Der italienische Komponist mit jüdischem Familienhintergrund wurde 1860 in Turin in so privilegierte Lebensumstände hineingeboren, wie sie väterlicher Großgrundbesitz und mütterliche Abstammung aus der Rothschild-Dynastie so mit sich bringen. Dazu kam ein Talent, dem selbst Giuseppe Verdi Respekt zollte. Nobel wie der war, empfahl er den jungen Kollegen sogar für einen prominenten Kompositionsauftrag zur 400 Jahrfeier der Entdeckung Amerikas. Die Uraufführung seiner ersten Oper „Asrael“ im Jahre 1888 hatte zwar sein Vater ermöglicht, der Erfolg gab dem Verehrer Wagners, der sich damit in einer Riege von jüngeren Komponisten wie Giacomo Puccini, Ruggero Leoncavallo oder Pietro Mascagni etablierte, gleichwohl recht.
Logiklöcher und musikalischer Reiz
Offensichtlich war den Zeitgenossen ein stringentes (oder wenigstens durchschaubares) Libretto mit nachvollziehbarer Geschichte für ebensolche Charaktere nicht so wichtig, sondern mehr der pure musikalische und vokale Genuss.
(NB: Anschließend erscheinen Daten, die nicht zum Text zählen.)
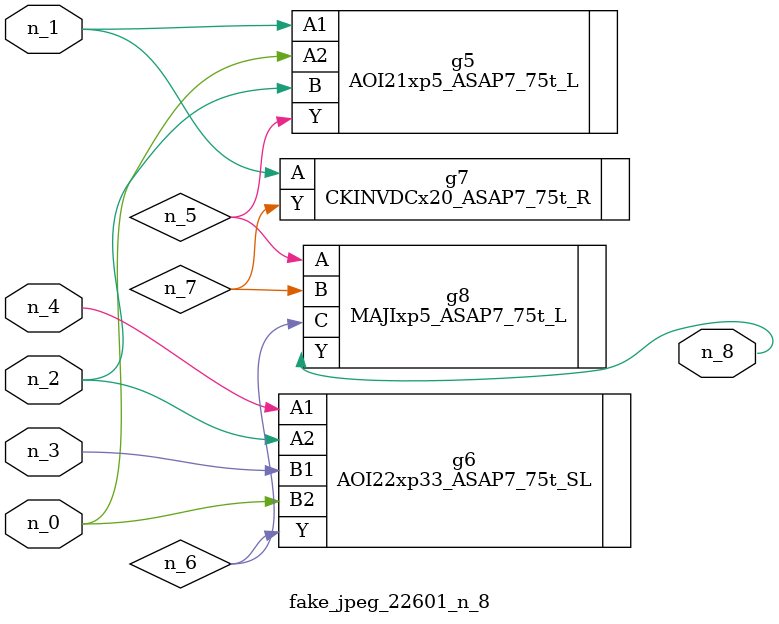
<source format=v>
module fake_jpeg_22601_n_8 (n_3, n_2, n_1, n_0, n_4, n_8);

input n_3;
input n_2;
input n_1;
input n_0;
input n_4;

output n_8;

wire n_6;
wire n_5;
wire n_7;

AOI21xp5_ASAP7_75t_L g5 ( 
.A1(n_1),
.A2(n_0),
.B(n_2),
.Y(n_5)
);

AOI22xp33_ASAP7_75t_SL g6 ( 
.A1(n_4),
.A2(n_2),
.B1(n_3),
.B2(n_0),
.Y(n_6)
);

CKINVDCx20_ASAP7_75t_R g7 ( 
.A(n_1),
.Y(n_7)
);

MAJIxp5_ASAP7_75t_L g8 ( 
.A(n_5),
.B(n_7),
.C(n_6),
.Y(n_8)
);


endmodule
</source>
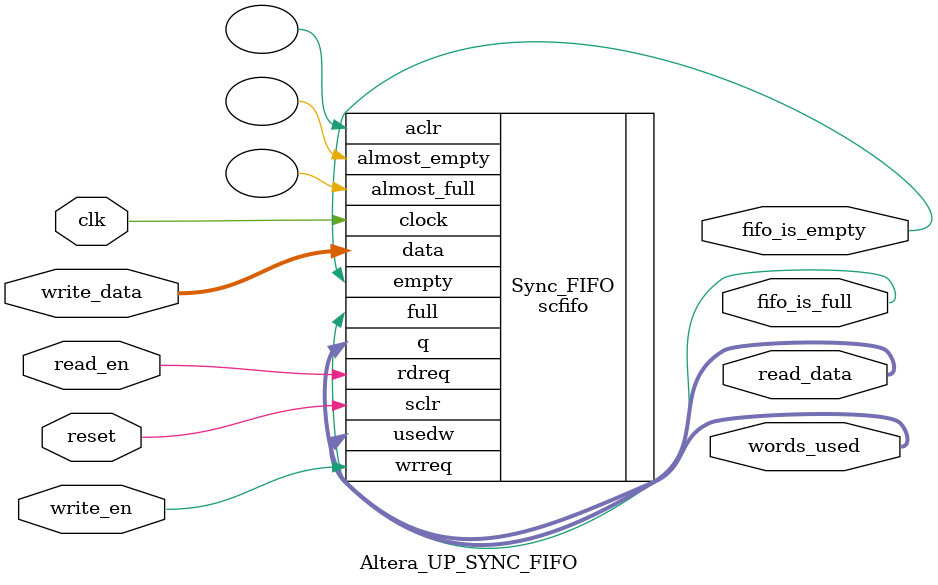
<source format=v>
/* This module is a FIFO with same clock for both reads and writes. 
 *   
 * Inputs:
 *   clk 			- should be connected to a 50 MHz clock
 *   reset 			- resets the module
 *   write_en 		- enable the write to FIFO
 *   write_data 	- data to be written to FIFO
 *   read_en 		- enable the read from FIFO
 *
 * Outputs:
 *   fifo_is_empty 	- if the FIFO is empty or not
 *   fifo_is_full 	- if the FIFO is full or not
 *   words_used 	- space used in FIFO
 *   read_data 		- data to be read from the FIFO
 */
module Altera_UP_SYNC_FIFO (
	clk,
	reset,
	write_en,
	write_data,
	read_en,
	fifo_is_empty,
	fifo_is_full,
	words_used,
	read_data
);

	parameter DATA_WIDTH = 32;
	parameter DATA_DEPTH = 128;
	parameter ADDR_WIDTH = 7;

	input clk;
	input reset;
	input write_en;
	input [DATA_WIDTH:1] write_data;
	input read_en;
	output fifo_is_empty;
	output fifo_is_full;
	output [ADDR_WIDTH:1] words_used;
	output [DATA_WIDTH:1] read_data;

	scfifo	Sync_FIFO (
		.clock			(clk),
		.sclr			(reset),
		.data			(write_data),
		.wrreq			(write_en),
		.rdreq			(read_en),
		.empty			(fifo_is_empty),
		.full			(fifo_is_full),
		.usedw			(words_used),
		.q				(read_data),
		.aclr			(),
		.almost_empty	(),
		.almost_full	()
	);
	defparam
		Sync_FIFO.add_ram_output_register	= "OFF",
		Sync_FIFO.intended_device_family	= "Cyclone II",
		Sync_FIFO.lpm_numwords				= DATA_DEPTH,
		Sync_FIFO.lpm_showahead				= "ON",
		Sync_FIFO.lpm_type					= "scfifo",
		Sync_FIFO.lpm_width					= DATA_WIDTH,
		Sync_FIFO.lpm_widthu				= ADDR_WIDTH,
		Sync_FIFO.overflow_checking			= "OFF",
		Sync_FIFO.underflow_checking		= "OFF",
		Sync_FIFO.use_eab					= "ON";

endmodule //Altera_UP_SYNC_FIFO


</source>
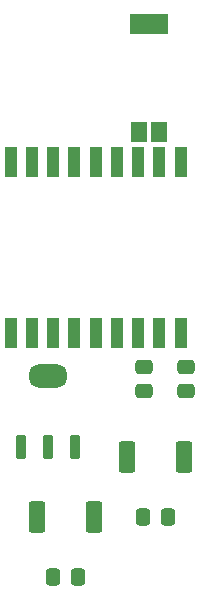
<source format=gbr>
%TF.GenerationSoftware,KiCad,Pcbnew,7.0.11-2.fc39*%
%TF.CreationDate,2024-04-30T19:09:02-04:00*%
%TF.ProjectId,OS42Mini,4f533432-4d69-46e6-992e-6b696361645f,rev?*%
%TF.SameCoordinates,Original*%
%TF.FileFunction,Paste,Top*%
%TF.FilePolarity,Positive*%
%FSLAX46Y46*%
G04 Gerber Fmt 4.6, Leading zero omitted, Abs format (unit mm)*
G04 Created by KiCad (PCBNEW 7.0.11-2.fc39) date 2024-04-30 19:09:02*
%MOMM*%
%LPD*%
G01*
G04 APERTURE LIST*
G04 Aperture macros list*
%AMRoundRect*
0 Rectangle with rounded corners*
0 $1 Rounding radius*
0 $2 $3 $4 $5 $6 $7 $8 $9 X,Y pos of 4 corners*
0 Add a 4 corners polygon primitive as box body*
4,1,4,$2,$3,$4,$5,$6,$7,$8,$9,$2,$3,0*
0 Add four circle primitives for the rounded corners*
1,1,$1+$1,$2,$3*
1,1,$1+$1,$4,$5*
1,1,$1+$1,$6,$7*
1,1,$1+$1,$8,$9*
0 Add four rect primitives between the rounded corners*
20,1,$1+$1,$2,$3,$4,$5,0*
20,1,$1+$1,$4,$5,$6,$7,0*
20,1,$1+$1,$6,$7,$8,$9,0*
20,1,$1+$1,$8,$9,$2,$3,0*%
G04 Aperture macros list end*
%ADD10R,1.000000X2.600000*%
%ADD11R,1.450000X1.700000*%
%ADD12R,3.200000X1.700000*%
%ADD13RoundRect,0.250000X-0.337500X-0.475000X0.337500X-0.475000X0.337500X0.475000X-0.337500X0.475000X0*%
%ADD14RoundRect,0.250000X0.475000X-0.337500X0.475000X0.337500X-0.475000X0.337500X-0.475000X-0.337500X0*%
%ADD15RoundRect,0.097900X0.347100X-0.887100X0.347100X0.887100X-0.347100X0.887100X-0.347100X-0.887100X0*%
%ADD16RoundRect,0.788000X0.807000X-0.197000X0.807000X0.197000X-0.807000X0.197000X-0.807000X-0.197000X0*%
%ADD17RoundRect,0.249999X-0.450001X-1.075001X0.450001X-1.075001X0.450001X1.075001X-0.450001X1.075001X0*%
G04 APERTURE END LIST*
D10*
%TO.C,U1*%
X142660000Y-101230000D03*
X144460000Y-101230000D03*
X146260000Y-101230000D03*
X148060000Y-101230000D03*
X149860000Y-101230000D03*
X151660000Y-101230000D03*
X153460000Y-101230000D03*
X155260000Y-101230000D03*
X157060000Y-101230000D03*
X157060000Y-86730000D03*
X155260000Y-86730000D03*
X153460000Y-86730000D03*
X151660000Y-86730000D03*
X149860000Y-86730000D03*
X148060000Y-86730000D03*
X146260000Y-86730000D03*
X144460000Y-86730000D03*
X142660000Y-86730000D03*
%TD*%
D11*
%TO.C,E1*%
X155242200Y-84201000D03*
X153492200Y-84201000D03*
D12*
X154367200Y-75101000D03*
%TD*%
D13*
%TO.C,C1*%
X153902500Y-116840000D03*
X155977500Y-116840000D03*
%TD*%
D14*
%TO.C,C3*%
X153924000Y-106193500D03*
X153924000Y-104118500D03*
%TD*%
D15*
%TO.C,U3*%
X143496000Y-110924200D03*
X145796000Y-110924200D03*
X148096000Y-110924200D03*
D16*
X145796000Y-104874200D03*
%TD*%
D17*
%TO.C,R2*%
X144920000Y-116840000D03*
X149720000Y-116840000D03*
%TD*%
%TO.C,R1*%
X152540000Y-111760000D03*
X157340000Y-111760000D03*
%TD*%
D14*
%TO.C,C4*%
X157480000Y-106193500D03*
X157480000Y-104118500D03*
%TD*%
D13*
%TO.C,C2*%
X146282500Y-121920000D03*
X148357500Y-121920000D03*
%TD*%
M02*

</source>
Das kann man in der Bonner Produktion nicht nur wegen des aus der Postierung im Zuschauerraum einen Raumklang imaginierenden, erweiterten und von Marco Medved einstudierten Chores und dank des erstklassigen Protagonisten Quintetts sehr gut nachvollziehen. Tenor Peter Auty hat die konzentrierte, dabei wohlklingende Kraft für den zwischen die Fronten geratenen Asrael. Khatuna Mikaberidze als Loretta und Tamara Gura als Lidoria sind die beiden Frauen zwischen deren Zuneigung er gerät. Die mit Innigkeit glänzende Svetlana Kasyan ist aber seine eigentlich Liebe Nefta. Während Pavel Kudinov zwischen den Rollen des Vaters, Lucifers und eines Königs wechselt und damit wie nebenbei das sozusagen per se toxisch Männliche, Patriarchalische auf den Punkt bringt.
Aber so einfach ist es nicht. Was der Librettist Ferdinando Fontana für den jungen Franchetti zusammengedichtet hat, ist schon ziemlich verquer: Zwei Engel, die sich irgendwie lieben. Obwohl ja diese Wesen nach landläufiger Vorstellung die Exempel für ein Drittes – neben männlich und weiblich – sind. Hier lieben sich eben Engel (m?) Asrael und Engel (w?) Nefta. Asrael war zwischen die Fronten und in die Hölle geraten, kann aber deren Chef einen einjährigen Dispens abhandeln, um nach Nefta zu suchen. Am Ende trifft er sie und wird obendrein gerettet. Was mit einer musikalischen Überdosis von Erlösungs- und Happyend-Apotheose gefeiert wird. Die Ungereimtheiten der konkreten Handlung bleiben ein Problem, das nicht wirklich zu lösen ist. Aldens Versuch aber ist aller Ehren wert: Der Regisseur übersetzt das Überirdische des Sujets ins Familiärpsychologische. Was wir zu hören bekommen und was uns an Klangmassen und krönendem Blech umspült und auf Überwältigung aus ist, steht in produktivem Widerspruch zu der Andeutung eines großbürgerlichen Ambientes der Entstehungszeit. Das Personal wird als vom Vater tyrannisierte Familie eingeführt. Bei der sich die musische Mutter umbringt und die drei Töchter und der Bruder auf verschiedene Weise mit der Übergriffigkeit des Vaters umgehen müssen. Wenn sich die Prospekte des Salons anheben, wechselt der Schauplatz in den Keller (die Hölle des ersten Weltkrieges), senkt sich die wuchtige Holzkonstruktion dann sozusagen ins Dachgeschoss, sprich den Himmel. Dieser Wechsel zwischen musikalisch mit Nachdruck beglaubigter Jenseitigkeit und realer Welt kann wohl nur so eingeschränkt funktionieren.
Aber in der Oper muss man weder immer alles ins rational zu begreifende Hier und Heute übersetzen, noch muss man als Publikum immer alles bis ins Letzte verstehen. Manchmal ist schon das Abtauchen in den musikalischen Reiz des Unbekannten den Besuch einer Aufführung wert. So wie im Fall dieser heftig gefeierten Ausgrabung.